- [Job item]:
Give back the source text of every entry below, character for character, with no changes.

*** Opening Data section ***

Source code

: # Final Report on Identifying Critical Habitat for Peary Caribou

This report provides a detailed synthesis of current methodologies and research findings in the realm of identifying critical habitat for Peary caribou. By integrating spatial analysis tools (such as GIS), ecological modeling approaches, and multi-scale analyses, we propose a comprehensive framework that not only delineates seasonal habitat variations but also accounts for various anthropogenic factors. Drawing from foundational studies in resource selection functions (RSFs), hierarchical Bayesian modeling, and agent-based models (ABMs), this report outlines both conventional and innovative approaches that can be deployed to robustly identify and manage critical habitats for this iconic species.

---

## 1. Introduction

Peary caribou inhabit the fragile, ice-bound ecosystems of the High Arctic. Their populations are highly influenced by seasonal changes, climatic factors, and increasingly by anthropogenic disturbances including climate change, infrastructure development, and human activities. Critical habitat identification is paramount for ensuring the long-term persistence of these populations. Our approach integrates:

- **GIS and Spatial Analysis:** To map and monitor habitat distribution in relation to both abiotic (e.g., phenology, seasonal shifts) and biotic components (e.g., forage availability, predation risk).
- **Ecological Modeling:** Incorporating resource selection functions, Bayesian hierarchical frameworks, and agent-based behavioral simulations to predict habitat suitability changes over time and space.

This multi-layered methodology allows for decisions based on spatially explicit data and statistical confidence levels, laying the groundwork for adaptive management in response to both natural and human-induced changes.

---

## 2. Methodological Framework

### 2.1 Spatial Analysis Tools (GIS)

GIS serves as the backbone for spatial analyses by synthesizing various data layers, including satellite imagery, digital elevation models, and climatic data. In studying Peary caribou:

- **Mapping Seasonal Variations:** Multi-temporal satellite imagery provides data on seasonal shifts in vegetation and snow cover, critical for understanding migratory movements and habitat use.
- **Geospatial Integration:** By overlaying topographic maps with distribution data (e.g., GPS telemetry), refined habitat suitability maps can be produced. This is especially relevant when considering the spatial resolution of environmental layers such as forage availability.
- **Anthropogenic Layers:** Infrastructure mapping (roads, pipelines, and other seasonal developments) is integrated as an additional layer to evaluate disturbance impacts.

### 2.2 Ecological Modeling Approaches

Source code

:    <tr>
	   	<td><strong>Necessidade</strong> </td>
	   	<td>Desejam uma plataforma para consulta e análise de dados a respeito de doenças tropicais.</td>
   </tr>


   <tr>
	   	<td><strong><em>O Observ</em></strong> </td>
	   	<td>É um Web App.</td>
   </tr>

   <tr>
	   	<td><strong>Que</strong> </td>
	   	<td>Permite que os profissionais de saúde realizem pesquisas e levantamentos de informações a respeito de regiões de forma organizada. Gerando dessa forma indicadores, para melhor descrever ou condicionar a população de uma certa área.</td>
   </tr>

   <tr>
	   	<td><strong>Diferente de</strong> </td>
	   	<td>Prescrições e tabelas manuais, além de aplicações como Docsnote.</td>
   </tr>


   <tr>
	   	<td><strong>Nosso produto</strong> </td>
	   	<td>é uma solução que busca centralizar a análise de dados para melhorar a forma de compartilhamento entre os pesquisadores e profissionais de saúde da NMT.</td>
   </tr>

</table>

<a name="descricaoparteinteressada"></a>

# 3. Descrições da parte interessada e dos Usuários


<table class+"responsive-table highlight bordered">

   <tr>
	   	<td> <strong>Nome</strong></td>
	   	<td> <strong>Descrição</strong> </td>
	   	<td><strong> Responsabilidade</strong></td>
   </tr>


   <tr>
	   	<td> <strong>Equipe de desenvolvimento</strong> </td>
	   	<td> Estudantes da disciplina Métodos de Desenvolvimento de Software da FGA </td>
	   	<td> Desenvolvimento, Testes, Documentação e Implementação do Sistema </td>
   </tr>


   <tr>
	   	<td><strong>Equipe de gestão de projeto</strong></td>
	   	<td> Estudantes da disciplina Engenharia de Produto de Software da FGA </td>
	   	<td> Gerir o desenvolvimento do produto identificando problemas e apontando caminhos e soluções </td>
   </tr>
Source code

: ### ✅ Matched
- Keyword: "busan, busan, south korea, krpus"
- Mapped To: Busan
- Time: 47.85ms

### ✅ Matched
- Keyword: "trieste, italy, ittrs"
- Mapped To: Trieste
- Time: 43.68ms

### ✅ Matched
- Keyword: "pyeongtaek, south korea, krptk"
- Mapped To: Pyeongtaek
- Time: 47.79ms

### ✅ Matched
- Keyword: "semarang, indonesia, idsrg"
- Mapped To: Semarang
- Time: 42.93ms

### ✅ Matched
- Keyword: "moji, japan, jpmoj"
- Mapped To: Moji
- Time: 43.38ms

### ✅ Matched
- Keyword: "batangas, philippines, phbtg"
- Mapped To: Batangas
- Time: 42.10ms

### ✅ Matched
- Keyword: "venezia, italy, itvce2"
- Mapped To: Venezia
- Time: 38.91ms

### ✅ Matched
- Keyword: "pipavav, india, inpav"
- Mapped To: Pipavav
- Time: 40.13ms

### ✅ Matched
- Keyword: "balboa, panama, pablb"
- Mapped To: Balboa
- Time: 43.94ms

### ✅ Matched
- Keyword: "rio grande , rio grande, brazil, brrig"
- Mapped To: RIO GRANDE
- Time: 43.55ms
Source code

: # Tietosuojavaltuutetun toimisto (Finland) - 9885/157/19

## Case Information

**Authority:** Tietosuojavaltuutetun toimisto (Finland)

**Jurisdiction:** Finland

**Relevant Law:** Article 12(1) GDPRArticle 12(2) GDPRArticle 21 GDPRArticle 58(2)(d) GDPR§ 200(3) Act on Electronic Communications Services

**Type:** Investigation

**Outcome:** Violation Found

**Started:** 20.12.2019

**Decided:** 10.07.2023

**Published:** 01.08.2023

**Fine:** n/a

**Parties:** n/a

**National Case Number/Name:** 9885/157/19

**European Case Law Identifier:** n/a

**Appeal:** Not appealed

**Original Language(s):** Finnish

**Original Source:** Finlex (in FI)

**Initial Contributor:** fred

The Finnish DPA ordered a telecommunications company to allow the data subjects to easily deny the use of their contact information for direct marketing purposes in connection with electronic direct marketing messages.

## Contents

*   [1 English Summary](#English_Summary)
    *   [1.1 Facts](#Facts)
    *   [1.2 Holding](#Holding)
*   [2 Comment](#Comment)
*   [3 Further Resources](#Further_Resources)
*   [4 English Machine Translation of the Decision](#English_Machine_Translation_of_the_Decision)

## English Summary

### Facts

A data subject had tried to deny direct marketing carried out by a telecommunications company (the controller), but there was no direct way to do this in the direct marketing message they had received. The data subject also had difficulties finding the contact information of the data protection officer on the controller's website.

*** Closing Data section ***

- [Task response]:
Source code

: # Final Report on Identifying Critical Habitat for Peary Caribou

This report provides a detailed synthesis of current methodologies and research findings in the realm of identifying critical habitat for Peary caribou. By integrating spatial analysis tools (such as GIS), ecological modeling approaches, and multi-scale analyses, we propose a comprehensive framework that not only delineates seasonal habitat variations but also accounts for various anthropogenic factors. Drawing from foundational studies in resource selection functions (RSFs), hierarchical Bayesian modeling, and agent-based models (ABMs), this report outlines both conventional and innovative approaches that can be deployed to robustly identify and manage critical habitats for this iconic species.

---

## 1. Introduction

Peary caribou inhabit the fragile, ice-bound ecosystems of the High Arctic. Their populations are highly influenced by seasonal changes, climatic factors, and increasingly by anthropogenic disturbances including climate change, infrastructure development, and human activities. Critical habitat identification is paramount for ensuring the long-term persistence of these populations. Our approach integrates:

- **GIS and Spatial Analysis:** To map and monitor habitat distribution in relation to both abiotic (e.g., phenology, seasonal shifts) and biotic components (e.g., forage availability, predation risk).
- **Ecological Modeling:** Incorporating resource selection functions, Bayesian hierarchical frameworks, and agent-based behavioral simulations to predict habitat suitability changes over time and space.

This multi-layered methodology allows for decisions based on spatially explicit data and statistical confidence levels, laying the groundwork for adaptive management in response to both natural and human-induced changes.

---

## 2. Methodological Framework

### 2.1 Spatial Analysis Tools (GIS)

GIS serves as the backbone for spatial analyses by synthesizing various data layers, including satellite imagery, digital elevation models, and climatic data. In studying Peary caribou:

- **Mapping Seasonal Variations:** Multi-temporal satellite imagery provides data on seasonal shifts in vegetation and snow cover, critical for understanding migratory movements and habitat use.
- **Geospatial Integration:** By overlaying topographic maps with distribution data (e.g., GPS telemetry), refined habitat suitability maps can be produced. This is especially relevant when considering the spatial resolution of environmental layers such as forage availability.
- **Anthropogenic Layers:** Infrastructure mapping (roads, pipelines, and other seasonal developments) is integrated as an additional layer to evaluate disturbance impacts.

### 2.2 Ecological Modeling Approaches

Source code

:    <tr>
	   	<td><strong>Necessidade</strong> </td>
	   	<td>Desejam uma plataforma para consulta e análise de dados a respeito de doenças tropicais.</td>
   </tr>


   <tr>
	   	<td><strong><em>O Observ</em></strong> </td>
	   	<td>É um Web App.</td>
   </tr>

   <tr>
	   	<td><strong>Que</strong> </td>
	   	<td>Permite que os profissionais de saúde realizem pesquisas e levantamentos de informações a respeito de regiões de forma organizada. Gerando dessa forma indicadores, para melhor descrever ou condicionar a população de uma certa área.</td>
   </tr>

   <tr>
	   	<td><strong>Diferente de</strong> </td>
	   	<td>Prescrições e tabelas manuais, além de aplicações como Docsnote.</td>
   </tr>


   <tr>
	   	<td><strong>Nosso produto</strong> </td>
	   	<td>é uma solução que busca centralizar a análise de dados para melhorar a forma de compartilhamento entre os pesquisadores e profissionais de saúde da NMT.</td>
   </tr>

</table>

<a name="descricaoparteinteressada"></a>

# 3. Descrições da parte interessada e dos Usuários


<table class+"responsive-table highlight bordered">

   <tr>
	   	<td> <strong>Nome</strong></td>
	   	<td> <strong>Descrição</strong> </td>
	   	<td><strong> Responsabilidade</strong></td>
   </tr>


   <tr>
	   	<td> <strong>Equipe de desenvolvimento</strong> </td>
	   	<td> Estudantes da disciplina Métodos de Desenvolvimento de Software da FGA </td>
	   	<td> Desenvolvimento, Testes, Documentação e Implementação do Sistema </td>
   </tr>


   <tr>
	   	<td><strong>Equipe de gestão de projeto</strong></td>
	   	<td> Estudantes da disciplina Engenharia de Produto de Software da FGA </td>
	   	<td> Gerir o desenvolvimento do produto identificando problemas e apontando caminhos e soluções </td>
   </tr>
Source code

: ### ✅ Matched
- Keyword: "busan, busan, south korea, krpus"
- Mapped To: Busan
- Time: 47.85ms

### ✅ Matched
- Keyword: "trieste, italy, ittrs"
- Mapped To: Trieste
- Time: 43.68ms

### ✅ Matched
- Keyword: "pyeongtaek, south korea, krptk"
- Mapped To: Pyeongtaek
- Time: 47.79ms

### ✅ Matched
- Keyword: "semarang, indonesia, idsrg"
- Mapped To: Semarang
- Time: 42.93ms

### ✅ Matched
- Keyword: "moji, japan, jpmoj"
- Mapped To: Moji
- Time: 43.38ms

### ✅ Matched
- Keyword: "batangas, philippines, phbtg"
- Mapped To: Batangas
- Time: 42.10ms

### ✅ Matched
- Keyword: "venezia, italy, itvce2"
- Mapped To: Venezia
- Time: 38.91ms

### ✅ Matched
- Keyword: "pipavav, india, inpav"
- Mapped To: Pipavav
- Time: 40.13ms

### ✅ Matched
- Keyword: "balboa, panama, pablb"
- Mapped To: Balboa
- Time: 43.94ms

### ✅ Matched
- Keyword: "rio grande , rio grande, brazil, brrig"
- Mapped To: RIO GRANDE
- Time: 43.55ms
Source code

: # Tietosuojavaltuutetun toimisto (Finland) - 9885/157/19

## Case Information

**Authority:** Tietosuojavaltuutetun toimisto (Finland)

**Jurisdiction:** Finland

**Relevant Law:** Article 12(1) GDPRArticle 12(2) GDPRArticle 21 GDPRArticle 58(2)(d) GDPR§ 200(3) Act on Electronic Communications Services

**Type:** Investigation

**Outcome:** Violation Found

**Started:** 20.12.2019

**Decided:** 10.07.2023

**Published:** 01.08.2023

**Fine:** n/a

**Parties:** n/a

**National Case Number/Name:** 9885/157/19

**European Case Law Identifier:** n/a

**Appeal:** Not appealed

**Original Language(s):** Finnish

**Original Source:** Finlex (in FI)

**Initial Contributor:** fred

The Finnish DPA ordered a telecommunications company to allow the data subjects to easily deny the use of their contact information for direct marketing purposes in connection with electronic direct marketing messages.

## Contents

*   [1 English Summary](#English_Summary)
    *   [1.1 Facts](#Facts)
    *   [1.2 Holding](#Holding)
*   [2 Comment](#Comment)
*   [3 Further Resources](#Further_Resources)
*   [4 English Machine Translation of the Decision](#English_Machine_Translation_of_the_Decision)

## English Summary

### Facts

A data subject had tried to deny direct marketing carried out by a telecommunications company (the controller), but there was no direct way to do this in the direct marketing message they had received. The data subject also had difficulties finding the contact information of the data protection officer on the controller's website.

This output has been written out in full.